MANILA, Philippines (AP) — Back-to-back earthquakes cracked small buildings and blocked roads with minor landslides Saturday in a Philippine resort province south of Manila where jittery tourists left and patients were evacuated from a hospital amid aftershocks.

Officials said an earthquake with a magnitude of 5.6 struck near Mabini town in Batangas province at midafternoon, followed shortly by a magnitude 6 quake, prompting many people to rush out of homes and beach resorts. There were no immediate reports of injuries.

The quakes were felt in outlying regions, including in Manila, the capital, where people rushed out of some buildings and hotels in panic as the ground shook and chandeliers swayed.

"Our tourists left out of fear they may be affected by the earthquakes," Mayor Noel Luistro of Mabini, which is popular for diving and snorkeling, told DZMM radio network. "I need to declare a state of calamity."

Hundreds of villagers fled from their homes to higher ground, fearing a tsunami, although government seismologists did not declare any such threat.

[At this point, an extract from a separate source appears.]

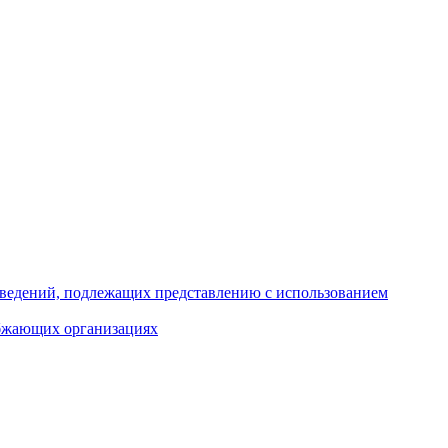
 сведений, подлежащих представлению с использованием
абжающих организациях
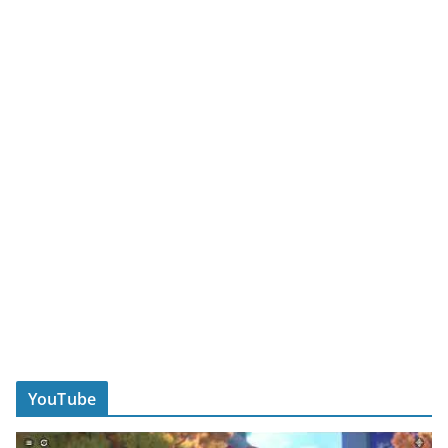
YouTube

A stone church was damaged, a house collapsed and minor landslides partially blocked some roads elsewhere in Batangas, where inter-island ferries were briefly stopped from venturing to sea at the start of the summer travel season as coast guard officials made sure there was no threat of a tsunami.

The Philippine Institute of Volcanology and Seismology said the first quake struck at a depth of 27 kilometers (17 miles), while the second was 24 kilometers (15 miles) deep. The U.S. Geological Survey said both were about 42 kilometers (26 miles) deep.

The Philippines sits on the Pacific "Ring of Fire," where earthquakes and volcanoes are common. A magnitude 7.7 quake killed nearly 2,000 people on the northern island of Luzon in 1990.